When considering the choice of a rod and fly line one might start with the fly you are going to cast. If we were talking about a shooting sport, the fly would be the projectile (bullet) and the rod/line combination would be the propellant (powder charge). Fly fishing works a little different in that the the rod acts as the propellant and the fly and fly line in combination are the bullet. Or another way to look at it is that the energy stored in the rod during the loading process is transferred to the line at the stop at the end of the power stroke, then passes through the line in the form of a loop which pulls the fly to the target. In the case of both the bullet and the fly, the more energy applied the faster the mass will move. In fly casting a heavier fly line retains more kenetic energy that a lightweight one and will be able to pull a heavier fly farther. So one might consider the weight of the fly first. As you can see from the chart below, there are vast differences in flies used for anadromous fish. The first example is lightweight enough to be cast efficiently with a Scandi line and a tapered nylon leader. The second example is also lightweight enough to be cast with a Scandi line, but might be more comfortable to be cast with a Polyleader

Here are some examples of fly weights:

Fly Size and TypeFiy Weight
#4 Unweighted Traditional Steelhead Bucktail (Irish Car Bomb)6 gn
#2 Unweighted Tube Fly (Mark's Spey Intruder - Pro Microtube, OPST Swing Hook9 gn
#2 Fish Taco9 gn
#2 Berry's Improved Fish Mover (Medium Eyes)29 gn
1/0 Howell's Guide Intruder37 gn

When choosing a sinking tip for a Skagit shooting head there are a few things to consider if you want to cast efficiently. When fly casting, it takes mass to move mass. Heavier fly lines cast heavier flies easier than do lightweight fly lines. That is the reason Skagit line systems were developed in the first place, to cast large heavy flies.  A T-14 sinking tip will turnover heavier flies than T-11. In turn T-17 will turn over even larger flies than t-14. I did not include T-17 in the table at the top of this page because the Skagit head displayed weighs 525-grains (a #7-weight) which does not cast T-17 very well.
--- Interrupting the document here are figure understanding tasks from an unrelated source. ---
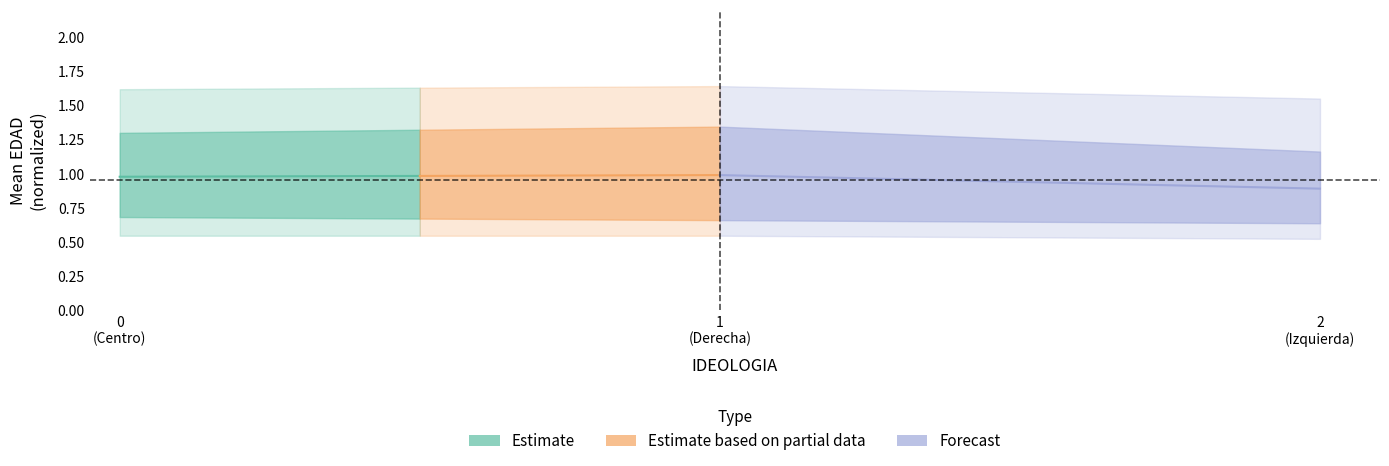

True or false: Estimate and Estimate based on partial data intersect in this chart.

False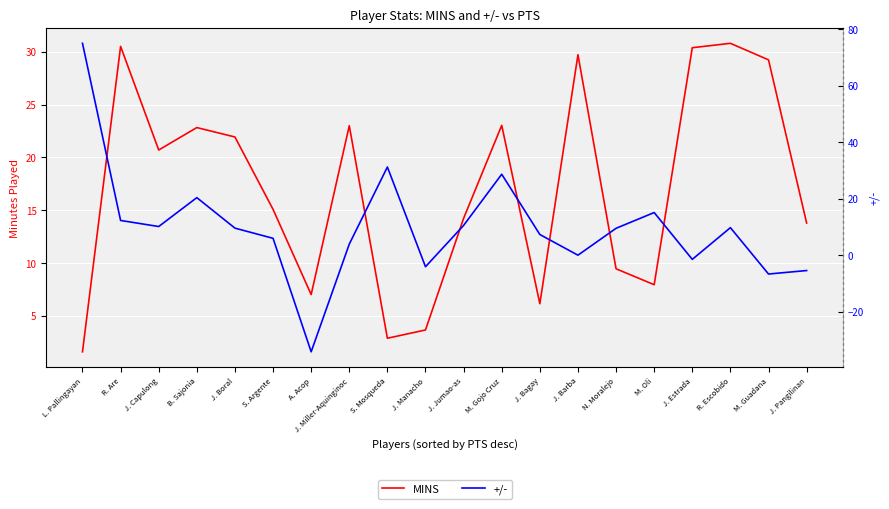

What is the smallest value displayed?

-34.2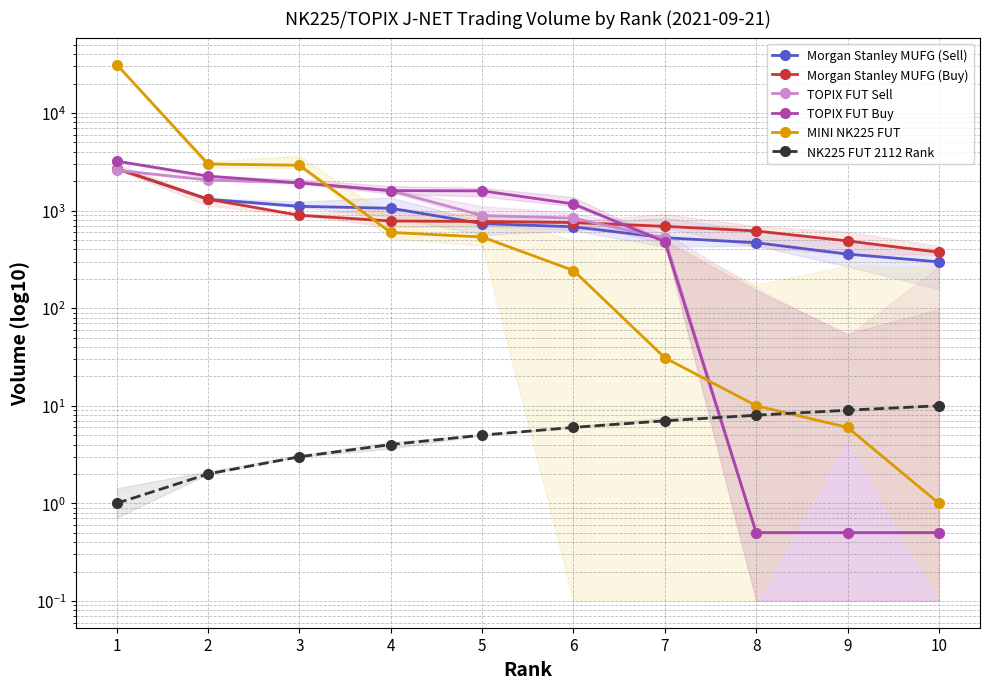

What value does the NK225 FUT 2112 Rank series have at 4?

4.0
To cast a 10'-12' sinking tip with a 23' Skagit head smoothly you will need one that weighs nearly twice as many grains per foot as the tip, in the case of T-17 you will need a head that weighs a minimum of 30-grains per foot, or 23' x 30-grains = 690-grains, which would fit a 14'-#9/10 rod. To match a the same tip with a 20' foot head it could be 625-grains, which could be thrown with a 13'-#9 rod. Depending on the length of the casts needed, this shorter rod could be more comfortable.